▶ [Data to use]:
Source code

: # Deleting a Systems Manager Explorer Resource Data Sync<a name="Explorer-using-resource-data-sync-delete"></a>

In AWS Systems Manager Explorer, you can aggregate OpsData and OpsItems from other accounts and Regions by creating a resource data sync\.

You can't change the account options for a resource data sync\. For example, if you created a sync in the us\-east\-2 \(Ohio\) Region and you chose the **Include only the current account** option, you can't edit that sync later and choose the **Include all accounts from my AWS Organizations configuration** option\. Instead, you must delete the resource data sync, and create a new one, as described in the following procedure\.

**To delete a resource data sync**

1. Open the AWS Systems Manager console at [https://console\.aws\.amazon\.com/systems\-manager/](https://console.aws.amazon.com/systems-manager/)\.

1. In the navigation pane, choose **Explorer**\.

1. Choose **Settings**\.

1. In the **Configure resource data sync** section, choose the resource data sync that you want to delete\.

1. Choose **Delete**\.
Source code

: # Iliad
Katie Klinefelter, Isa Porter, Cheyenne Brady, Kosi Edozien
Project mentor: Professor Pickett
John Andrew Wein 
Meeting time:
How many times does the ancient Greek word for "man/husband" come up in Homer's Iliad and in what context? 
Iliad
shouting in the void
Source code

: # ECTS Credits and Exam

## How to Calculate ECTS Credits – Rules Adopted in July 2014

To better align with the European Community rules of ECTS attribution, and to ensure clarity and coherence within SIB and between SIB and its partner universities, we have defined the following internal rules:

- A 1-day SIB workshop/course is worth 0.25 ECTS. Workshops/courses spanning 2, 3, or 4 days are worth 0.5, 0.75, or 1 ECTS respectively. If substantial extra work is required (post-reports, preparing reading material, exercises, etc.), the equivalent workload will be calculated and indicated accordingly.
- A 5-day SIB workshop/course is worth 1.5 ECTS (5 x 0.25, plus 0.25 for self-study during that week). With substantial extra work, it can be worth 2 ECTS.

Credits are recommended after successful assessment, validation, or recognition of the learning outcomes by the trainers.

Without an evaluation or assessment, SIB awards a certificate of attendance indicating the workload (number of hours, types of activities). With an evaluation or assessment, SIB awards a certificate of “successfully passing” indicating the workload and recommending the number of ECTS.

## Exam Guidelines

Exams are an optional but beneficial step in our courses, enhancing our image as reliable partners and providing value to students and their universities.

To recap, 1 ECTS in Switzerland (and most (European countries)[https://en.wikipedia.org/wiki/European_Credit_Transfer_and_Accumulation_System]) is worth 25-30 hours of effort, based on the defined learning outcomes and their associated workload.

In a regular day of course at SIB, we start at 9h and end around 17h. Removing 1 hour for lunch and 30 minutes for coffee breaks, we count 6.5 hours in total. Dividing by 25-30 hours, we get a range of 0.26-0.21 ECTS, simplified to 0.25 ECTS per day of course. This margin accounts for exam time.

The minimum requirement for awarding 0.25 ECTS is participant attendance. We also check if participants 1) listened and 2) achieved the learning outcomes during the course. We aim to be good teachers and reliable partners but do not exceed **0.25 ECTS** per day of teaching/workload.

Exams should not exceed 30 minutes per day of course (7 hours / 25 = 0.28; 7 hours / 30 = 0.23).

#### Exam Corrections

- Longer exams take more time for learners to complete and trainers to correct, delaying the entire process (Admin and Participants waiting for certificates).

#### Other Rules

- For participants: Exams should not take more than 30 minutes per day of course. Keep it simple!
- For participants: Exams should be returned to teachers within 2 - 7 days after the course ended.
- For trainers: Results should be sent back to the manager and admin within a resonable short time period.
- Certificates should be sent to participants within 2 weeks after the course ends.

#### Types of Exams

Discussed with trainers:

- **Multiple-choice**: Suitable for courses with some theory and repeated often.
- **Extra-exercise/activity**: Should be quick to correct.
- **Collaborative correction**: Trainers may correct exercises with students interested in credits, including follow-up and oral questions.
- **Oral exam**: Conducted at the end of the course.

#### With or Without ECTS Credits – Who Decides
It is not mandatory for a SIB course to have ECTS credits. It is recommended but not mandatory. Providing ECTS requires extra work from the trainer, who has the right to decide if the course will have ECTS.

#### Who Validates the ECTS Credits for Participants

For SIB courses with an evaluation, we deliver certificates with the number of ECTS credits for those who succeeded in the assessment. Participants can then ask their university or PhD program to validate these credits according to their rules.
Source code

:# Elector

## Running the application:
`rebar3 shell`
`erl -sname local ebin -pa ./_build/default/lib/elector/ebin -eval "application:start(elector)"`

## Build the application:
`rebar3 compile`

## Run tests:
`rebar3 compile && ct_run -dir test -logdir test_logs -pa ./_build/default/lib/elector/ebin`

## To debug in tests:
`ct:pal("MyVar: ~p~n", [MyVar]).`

▶ [About this task]: Return the source text of each item above verbatim, with every line in its original order and nothing changed.

▶ [Exercise result]:
Source code

: # Deleting a Systems Manager Explorer Resource Data Sync<a name="Explorer-using-resource-data-sync-delete"></a>

In AWS Systems Manager Explorer, you can aggregate OpsData and OpsItems from other accounts and Regions by creating a resource data sync\.

You can't change the account options for a resource data sync\. For example, if you created a sync in the us\-east\-2 \(Ohio\) Region and you chose the **Include only the current account** option, you can't edit that sync later and choose the **Include all accounts from my AWS Organizations configuration** option\. Instead, you must delete the resource data sync, and create a new one, as described in the following procedure\.

**To delete a resource data sync**

1. Open the AWS Systems Manager console at [https://console\.aws\.amazon\.com/systems\-manager/](https://console.aws.amazon.com/systems-manager/)\.

1. In the navigation pane, choose **Explorer**\.

1. Choose **Settings**\.

1. In the **Configure resource data sync** section, choose the resource data sync that you want to delete\.

1. Choose **Delete**\.
Source code

: # Iliad
Katie Klinefelter, Isa Porter, Cheyenne Brady, Kosi Edozien
Project mentor: Professor Pickett
John Andrew Wein 
Meeting time:
How many times does the ancient Greek word for "man/husband" come up in Homer's Iliad and in what context? 
Iliad
shouting in the void
Source code

: # ECTS Credits and Exam

## How to Calculate ECTS Credits – Rules Adopted in July 2014

To better align with the European Community rules of ECTS attribution, and to ensure clarity and coherence within SIB and between SIB and its partner universities, we have defined the following internal rules:

- A 1-day SIB workshop/course is worth 0.25 ECTS. Workshops/courses spanning 2, 3, or 4 days are worth 0.5, 0.75, or 1 ECTS respectively. If substantial extra work is required (post-reports, preparing reading material, exercises, etc.), the equivalent workload will be calculated and indicated accordingly.
- A 5-day SIB workshop/course is worth 1.5 ECTS (5 x 0.25, plus 0.25 for self-study during that week). With substantial extra work, it can be worth 2 ECTS.

Credits are recommended after successful assessment, validation, or recognition of the learning outcomes by the trainers.

Without an evaluation or assessment, SIB awards a certificate of attendance indicating the workload (number of hours, types of activities). With an evaluation or assessment, SIB awards a certificate of “successfully passing” indicating the workload and recommending the number of ECTS.

## Exam Guidelines

Exams are an optional but beneficial step in our courses, enhancing our image as reliable partners and providing value to students and their universities.

To recap, 1 ECTS in Switzerland (and most (European countries)[https://en.wikipedia.org/wiki/European_Credit_Transfer_and_Accumulation_System]) is worth 25-30 hours of effort, based on the defined learning outcomes and their associated workload.

In a regular day of course at SIB, we start at 9h and end around 17h. Removing 1 hour for lunch and 30 minutes for coffee breaks, we count 6.5 hours in total. Dividing by 25-30 hours, we get a range of 0.26-0.21 ECTS, simplified to 0.25 ECTS per day of course. This margin accounts for exam time.

The minimum requirement for awarding 0.25 ECTS is participant attendance. We also check if participants 1) listened and 2) achieved the learning outcomes during the course. We aim to be good teachers and reliable partners but do not exceed **0.25 ECTS** per day of teaching/workload.

Exams should not exceed 30 minutes per day of course (7 hours / 25 = 0.28; 7 hours / 30 = 0.23).

#### Exam Corrections

- Longer exams take more time for learners to complete and trainers to correct, delaying the entire process (Admin and Participants waiting for certificates).

#### Other Rules

- For participants: Exams should not take more than 30 minutes per day of course. Keep it simple!
- For participants: Exams should be returned to teachers within 2 - 7 days after the course ended.
- For trainers: Results should be sent back to the manager and admin within a resonable short time period.
- Certificates should be sent to participants within 2 weeks after the course ends.

#### Types of Exams

Discussed with trainers:

- **Multiple-choice**: Suitable for courses with some theory and repeated often.
- **Extra-exercise/activity**: Should be quick to correct.
- **Collaborative correction**: Trainers may correct exercises with students interested in credits, including follow-up and oral questions.
- **Oral exam**: Conducted at the end of the course.

#### With or Without ECTS Credits – Who Decides
It is not mandatory for a SIB course to have ECTS credits. It is recommended but not mandatory. Providing ECTS requires extra work from the trainer, who has the right to decide if the course will have ECTS.

#### Who Validates the ECTS Credits for Participants

For SIB courses with an evaluation, we deliver certificates with the number of ECTS credits for those who succeeded in the assessment. Participants can then ask their university or PhD program to validate these credits according to their rules.
Source code

:# Elector

## Running the application:
`rebar3 shell`
`erl -sname local ebin -pa ./_build/default/lib/elector/ebin -eval "application:start(elector)"`

## Build the application:
`rebar3 compile`

## Run tests:
`rebar3 compile && ct_run -dir test -logdir test_logs -pa ./_build/default/lib/elector/ebin`

## To debug in tests:
`ct:pal("MyVar: ~p~n", [MyVar]).`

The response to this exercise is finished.